DNA sequence analysis of the bovine herpesvirus-1 (BHV-1) genome revealed the presence of an open reading frame named UL1 which exhibited limited homology to glycoprotein gL of herpes simplex virus-1 (S. K. Khattar, S. van Drunen Littel-van den Hurk, L. A. Babiuk, and S. K. Tikoo, Virology 213, 28-37). To identify the BHV-1 UL1 protein, rabbit antisera were prepared against two synthetic peptides that were predicted by computer analysis to encompass antigenic epitopes. Sera against both peptides immunoprecipitated a 16- to 17-kDa protein from in vitro translated in vitro transcribed mRNA, BHV-1-infected MDBK cells, and purified virions. Enzymatic deglycosylation and lectin binding assays confirmed that the BHV-1 UL1 protein contains only O-linked oligosaccharides and was named glycoprotein gL. Sera against UL22 protein immunoprecipitated a protein of 108 kDa from BHV-1-infected MDBK cells and purified virions, which was modified only by N-linked oligosaccharides and was named glycoprotein gH. Glycoprotein gL expressed by recombinant vaccinia virus was properly processed and secreted into the medium.
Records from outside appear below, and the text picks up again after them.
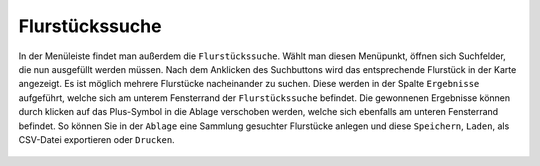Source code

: Flurstückssuche
===============

In der Menüleiste |menu|
findet man außerdem die |cadastralunit| ``Flurstückssuche``. Wählt man diesen Menüpunkt, öffnen sich Suchfelder, die nun ausgefüllt werden müssen. Nach dem Anklicken des Suchbuttons wird das entsprechende Flurstück in der Karte angezeigt. Es ist möglich mehrere Flurstücke nacheinander zu suchen. Diese werden in der Spalte |results| ``Ergebnisse`` aufgeführt, welche sich am unterem Fensterrand der ``Flurstückssuche`` befindet. Die gewonnenen Ergebnisse können durch klicken auf das Plus-Symbol in die Ablage verschoben werden, welche sich ebenfalls am unteren Fensterrand befindet. So können Sie in der |tab| ``Ablage`` eine Sammlung gesuchter Flurstücke anlegen und diese |save| ``Speichern``, |load| ``Laden``, |csv| als CSV-Datei exportieren oder |print| ``Drucken``.



 .. |menu| image:: ../../../images/baseline-menu-24px.svg
   :width: 30em
 .. |cadastralunit| image:: ../../../images/baseline-searchingbuilding-24px.svg
   :width: 30em
 .. |results| image:: ../../../images/baseline-menu-24px.svg
   :width: 30em
 .. |tab| image:: ../../../images/sharp-bookmark_border-24px.svg
   :width: 30em
 .. |save| image:: ../../../images/sharp-save-24px.svg
   :width: 30em
 .. |load| image:: ../../../images/gbd-icon-ablage-oeffnen-01.svg
   :width: 30em
 .. |csv| image:: ../../../images/sharp-grid_on-24px.svg
   :width: 30em
 .. |print| image:: ../../../images/baseline-print-24px.svg
   :width: 30em
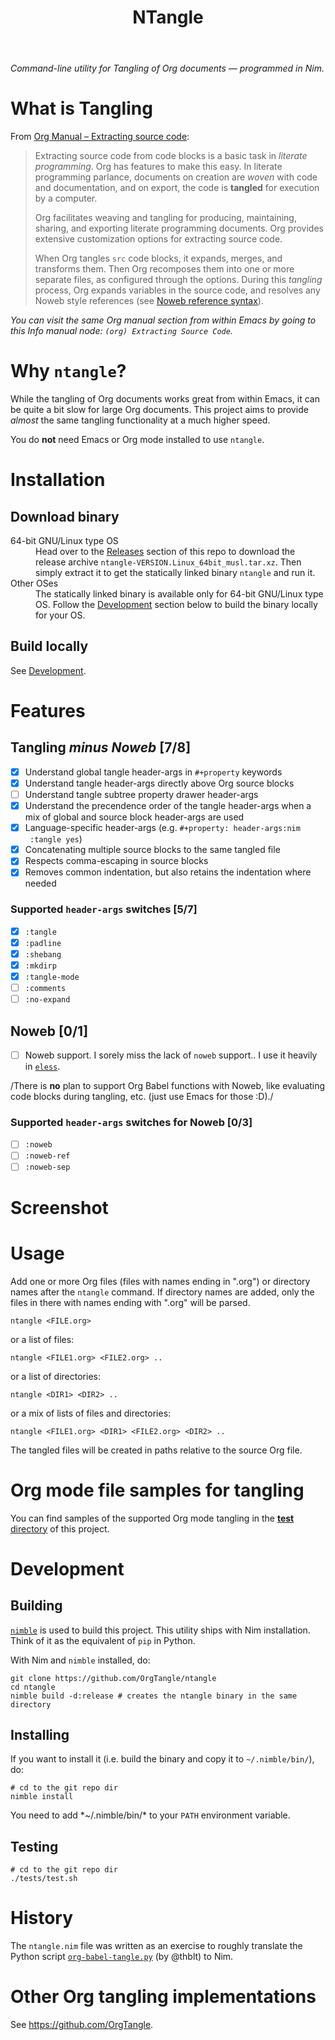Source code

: #+title: NTangle

/Command-line utility for Tangling of Org documents — programmed in
Nim./

* What is Tangling
From [[https://orgmode.org/manual/Extracting-source-code.html][Org Manual -- Extracting source code]]:

#+begin_quote
Extracting source code from code blocks is a basic task in /literate
programming/. Org has features to make this easy. In literate
programming parlance, documents on creation are /woven/ with code and
documentation, and on export, the code is *tangled* for execution by a
computer.

Org facilitates weaving and tangling for producing, maintaining,
sharing, and exporting literate programming documents. Org provides
extensive customization options for extracting source code.

When Org tangles ~src~ code blocks, it expands, merges, and transforms
them. Then Org recomposes them into one or more separate files, as
configured through the options. During this /tangling/ process, Org
expands variables in the source code, and resolves any Noweb style
references (see [[https://orgmode.org/manual/Noweb-reference-syntax.html][Noweb reference syntax]]).
#+end_quote

/You can visit the same Org manual section from within Emacs by going
to this Info manual node: ~(org) Extracting Source Code~./
* Why ~ntangle~?
While the tangling of Org documents works great from within Emacs, it
can be quite a bit slow for large Org documents. This project aims to
provide /almost/ the same tangling functionality at a much higher
speed.

You do *not* need Emacs or Org mode installed to use ~ntangle~.
* Installation
** Download binary
- 64-bit GNU/Linux type OS :: Head over to the [[https://github.com/OrgTangle/ntangle/releases][Releases]] section of this
     repo to download the release archive
     ~ntangle-VERSION.Linux_64bit_musl.tar.xz~. Then simply extract it
     to get the statically linked binary ~ntangle~ and run it.
- Other OSes :: The statically linked binary is available only for
                64-bit GNU/Linux type OS. Follow the [[#development][Development]]
                section below to build the binary locally for your OS.
** Build locally
See [[#development][Development]].
* Features
** Tangling /minus Noweb/ [7/8]
- [X] Understand global tangle header-args in ~#+property~ keywords
- [X] Understand tangle header-args directly above Org source blocks
- [ ] Understand tangle subtree property drawer header-args
- [X] Understand the precendence order of the tangle header-args when
  a mix of global and source block header-args are used
- [X] Language-specific header-args (e.g. ~#+property: header-args:nim
  :tangle yes~)
- [X] Concatenating multiple source blocks to the same tangled file
- [X] Respects comma-escaping in source blocks
- [X] Removes common indentation, but also retains the indentation
  where needed
*** Supported ~header-args~ switches [5/7]
- [X] ~:tangle~
- [X] ~:padline~
- [X] ~:shebang~
- [X] ~:mkdirp~
- [X] ~:tangle-mode~
- [ ] ~:comments~
- [ ] ~:no-expand~
** Noweb [0/1]
- [ ] Noweb support. I sorely miss the lack of ~noweb~ support.. I use
  it heavily in [[https://github.com/kaushalmodi/eless][~eless~]].

/There is *no* plan to support Org Babel functions with Noweb, like
evaluating code blocks during tangling, etc. (just use Emacs for those
:D)./
*** Supported ~header-args~ switches for Noweb [0/3]
- [ ] ~:noweb~
- [ ] ~:noweb-ref~
- [ ] ~:noweb-sep~
* Screenshot
[[https://raw.githubusercontent.com/OrgTangle/ntangle/master/doc/img/Screenshot_ntangle_v0.4.2.png][https://raw.githubusercontent.com/OrgTangle/ntangle/master/doc/img/Screenshot_ntangle_v0.4.2.png]]
* Usage
Add one or more Org files (files with names ending in ".org") or
directory names after the ~ntangle~ command. If directory names are
added, only the files in there with names ending with ".org" will be
parsed.
#+begin_example
ntangle <FILE.org>
#+end_example

or a list of files:

#+begin_example
ntangle <FILE1.org> <FILE2.org> ..
#+end_example

or a list of directories:

#+begin_example
ntangle <DIR1> <DIR2> ..
#+end_example

or a mix of lists of files and directories:

#+begin_example
ntangle <FILE1.org> <DIR1> <FILE2.org> <DIR2> ..
#+end_example

The tangled files will be created in paths relative to the source Org
file.
* Org mode file samples for tangling
You can find samples of the supported Org mode tangling in the [[https://github.com/OrgTangle/ntangle/tree/master/tests][*test*
directory]] of this project.
* Development
** Building
[[https://github.com/nim-lang/nimble][~nimble~]] is used to build this project. This utility ships with Nim
installation. Think of it as the equivalent of ~pip~ in Python.

With Nim and ~nimble~ installed, do:
#+begin_example
git clone https://github.com/OrgTangle/ntangle
cd ntangle
nimble build -d:release # creates the ntangle binary in the same directory
#+end_example
** Installing
If you want to install it (i.e. build the binary and copy it to
=~/.nimble/bin/=), do:
#+begin_example
# cd to the git repo dir
nimble install
#+end_example

You need to add *~/.nimble/bin/* to your ~PATH~ environment variable.
** Testing
#+begin_src shell :results output verbatim
# cd to the git repo dir
./tests/test.sh
#+end_src
* History
The ~ntangle.nim~ file was written as an exercise to roughly translate the
Python script [[https://github.com/thblt/org-babel-tangle.py][~org-babel-tangle.py~]] (by @thblt) to Nim.
* Other Org tangling implementations
See [[https://github.com/OrgTangle]].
In contrast glycoprotein gH expressed by recombinant vaccinia virus was found to be retained in the rough endoplasmic reticulum. However, gH coexpressed with gL by recombinant vaccinia viruses was properly processed and transported to the cell surface, suggesting that complex formation between gH and gL is necessary for the proper processing and transport of gH but not gL. In addition gH--gL complex formation is also required for induction of neutralizing antibody response and anchoring of gL to the plasma membrane.

Identification and transcriptional analysis of a 3'-coterminal gene cluster containing UL1, UL2, UL3, and UL3.5 open reading frames of bovine herpesvirus-1.

We have identified and sequenced 3113 nucleotides located at the right end of the HindIII L fragment of the bovine herpesvirus-1 genome from map units 0.712 to 0.734. Analysis of the sequence identified four open reading frames (ORFs) which are designated UL1, UL2, UL3, and UL3.5 based on their homology with proteins of herpes simplex virus-1 (HSV-1), pseudorabies virus (PRV), equine herpesvirus-1, and varicella-zoster virus. The UL1 ORF of 158 amino acids exhibits limited homology with UL1 (glycoprotein gL) of HSV-1 (27%) and PRV (21%). The UL2 ORF of 204 amino acids shows significant homology to UL2 (uracil-DNA glycosylase) of HSV-1 (68%) and PRV (75%). The UL3 ORF of 204 amino acids shows significant homology to UL3 (nuclear phosphoprotein) of HSV-1 (62%) and PRV (53%). The UL3.5 ORF of 126 amino acids shows limited homology to the UL3.5 ORF of PRV (31%). The homolog of this gene is absent in HSV-1. Nucleotide sequence analyses also revealed potential TATA boxes located upstream of each ORF. However, only one polyadenylation signal was detected downstream of the UL3.5 ORF. Northern (RNA) blot analyses revealed four transcripts of 2.4, 1.9, 1.3, and 0.7 kb, which are transcribed in the same direction and are 3'-coterminal transcripts. These mRNAs appear to yield proteins encoded by UL1 (2.4 kb), UL2 (1.9 kb), UL3 (1.3 kb), and UL3.5 (0.7 kb) ORFs.